5. L'arrêt retient à bon droit que si, après le décès de sa première épouse, M. P... s'est remarié et bénéficie de nouvelles ressources liées au salaire perçue par sa seconde épouse, celles-ci résultent de la réorganisation de son existence et ne sont pas la conséquence directe du décès, de sorte qu'elles n'ont pas à être prises en compte pour évaluer les préjudices économiques consécutifs au décès de C... P....

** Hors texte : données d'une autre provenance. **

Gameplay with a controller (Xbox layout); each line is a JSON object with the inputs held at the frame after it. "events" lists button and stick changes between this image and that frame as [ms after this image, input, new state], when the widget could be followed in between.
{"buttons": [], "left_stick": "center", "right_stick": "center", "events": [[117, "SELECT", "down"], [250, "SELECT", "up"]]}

6. Le moyen n'est donc pas fondé.

Sur la seconde branche du moyen, ci-après annexé

7. En application de l'article 1014, alinéa 2, du code de procédure civile, il n'y a pas lieu de statuer par une décision spécialement motivée sur ce grief qui est irrecevable.

PAR CES MOTIFS, la Cour :

REJETTE le pourvoi.

- Président : Mme Batut - Rapporteur : M. Mornet - Avocat(s) : SCP Sevaux et Mathonnet ; SCP Lyon-Caen et Thiriez -

Textes visés :

Article L. 1142-1, II, du code de la santé publique ; principe de la réparation intégrale du préjudice sans perte ni profit pour la victime.

Rapprochement(s) :

2e Civ., 2 novembre 1994, pourvoi n° 93-12.509, Bull. 1994, II, n° 217 (rejet).